Document structure recognition data

%%

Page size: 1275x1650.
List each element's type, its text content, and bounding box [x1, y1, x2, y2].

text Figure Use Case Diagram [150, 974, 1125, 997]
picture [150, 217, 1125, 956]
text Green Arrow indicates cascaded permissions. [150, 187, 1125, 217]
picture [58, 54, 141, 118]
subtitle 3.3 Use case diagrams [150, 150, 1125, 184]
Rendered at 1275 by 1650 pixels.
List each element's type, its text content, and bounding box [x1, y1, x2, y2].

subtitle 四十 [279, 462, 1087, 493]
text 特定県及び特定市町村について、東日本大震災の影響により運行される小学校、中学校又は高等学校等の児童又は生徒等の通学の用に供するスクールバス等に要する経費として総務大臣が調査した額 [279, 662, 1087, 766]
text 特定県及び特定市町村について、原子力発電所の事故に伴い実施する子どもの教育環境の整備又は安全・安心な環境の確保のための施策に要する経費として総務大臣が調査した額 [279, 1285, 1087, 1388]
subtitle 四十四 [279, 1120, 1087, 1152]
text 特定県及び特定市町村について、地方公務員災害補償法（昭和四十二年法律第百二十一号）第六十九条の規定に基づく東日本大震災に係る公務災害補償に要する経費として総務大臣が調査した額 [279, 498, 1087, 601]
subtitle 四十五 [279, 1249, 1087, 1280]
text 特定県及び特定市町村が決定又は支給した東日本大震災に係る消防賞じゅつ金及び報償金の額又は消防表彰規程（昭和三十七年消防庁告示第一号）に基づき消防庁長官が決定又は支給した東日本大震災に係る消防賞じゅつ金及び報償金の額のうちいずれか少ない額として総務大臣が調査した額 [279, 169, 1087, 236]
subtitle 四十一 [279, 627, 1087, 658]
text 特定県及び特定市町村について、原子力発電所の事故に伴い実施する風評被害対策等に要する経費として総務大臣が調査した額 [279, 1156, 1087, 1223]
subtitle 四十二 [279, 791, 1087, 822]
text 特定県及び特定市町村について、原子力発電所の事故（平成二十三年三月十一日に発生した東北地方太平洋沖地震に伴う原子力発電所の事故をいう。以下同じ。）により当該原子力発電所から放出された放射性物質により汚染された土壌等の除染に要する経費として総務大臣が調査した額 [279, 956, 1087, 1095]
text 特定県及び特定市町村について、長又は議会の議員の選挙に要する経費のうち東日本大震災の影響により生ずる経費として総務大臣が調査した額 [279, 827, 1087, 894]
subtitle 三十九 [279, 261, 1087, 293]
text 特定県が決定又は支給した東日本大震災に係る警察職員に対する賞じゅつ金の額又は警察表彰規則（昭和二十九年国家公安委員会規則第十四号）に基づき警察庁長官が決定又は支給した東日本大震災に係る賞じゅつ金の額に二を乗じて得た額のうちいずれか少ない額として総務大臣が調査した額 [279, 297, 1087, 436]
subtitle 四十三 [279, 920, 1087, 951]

%%

#### REQUEST
Output each record exactly, leaving nothing out.

#### ANSWER FOR THE TASK
Page size: 1275x1650.
List each element's type, its text content, and bounding box [x1, y1, x2, y2].

text Figure Use Case Diagram [150, 974, 1125, 997]
picture [150, 217, 1125, 956]
text Green Arrow indicates cascaded permissions. [150, 187, 1125, 217]
picture [58, 54, 141, 118]
subtitle 3.3 Use case diagrams [150, 150, 1125, 184]
Rendered at 1275 by 1650 pixels.
List each element's type, its text content, and bounding box [x1, y1, x2, y2].

subtitle 四十 [279, 462, 1087, 493]
text 特定県及び特定市町村について、東日本大震災の影響により運行される小学校、中学校又は高等学校等の児童又は生徒等の通学の用に供するスクールバス等に要する経費として総務大臣が調査した額 [279, 662, 1087, 766]
text 特定県及び特定市町村について、原子力発電所の事故に伴い実施する子どもの教育環境の整備又は安全・安心な環境の確保のための施策に要する経費として総務大臣が調査した額 [279, 1285, 1087, 1388]
subtitle 四十四 [279, 1120, 1087, 1152]
text 特定県及び特定市町村について、地方公務員災害補償法（昭和四十二年法律第百二十一号）第六十九条の規定に基づく東日本大震災に係る公務災害補償に要する経費として総務大臣が調査した額 [279, 498, 1087, 601]
subtitle 四十五 [279, 1249, 1087, 1280]
text 特定県及び特定市町村が決定又は支給した東日本大震災に係る消防賞じゅつ金及び報償金の額又は消防表彰規程（昭和三十七年消防庁告示第一号）に基づき消防庁長官が決定又は支給した東日本大震災に係る消防賞じゅつ金及び報償金の額のうちいずれか少ない額として総務大臣が調査した額 [279, 169, 1087, 236]
subtitle 四十一 [279, 627, 1087, 658]
text 特定県及び特定市町村について、原子力発電所の事故に伴い実施する風評被害対策等に要する経費として総務大臣が調査した額 [279, 1156, 1087, 1223]
subtitle 四十二 [279, 791, 1087, 822]
text 特定県及び特定市町村について、原子力発電所の事故（平成二十三年三月十一日に発生した東北地方太平洋沖地震に伴う原子力発電所の事故をいう。以下同じ。）により当該原子力発電所から放出された放射性物質により汚染された土壌等の除染に要する経費として総務大臣が調査した額 [279, 956, 1087, 1095]
text 特定県及び特定市町村について、長又は議会の議員の選挙に要する経費のうち東日本大震災の影響により生ずる経費として総務大臣が調査した額 [279, 827, 1087, 894]
subtitle 三十九 [279, 261, 1087, 293]
text 特定県が決定又は支給した東日本大震災に係る警察職員に対する賞じゅつ金の額又は警察表彰規則（昭和二十九年国家公安委員会規則第十四号）に基づき警察庁長官が決定又は支給した東日本大震災に係る賞じゅつ金の額に二を乗じて得た額のうちいずれか少ない額として総務大臣が調査した額 [279, 297, 1087, 436]
subtitle 四十三 [279, 920, 1087, 951]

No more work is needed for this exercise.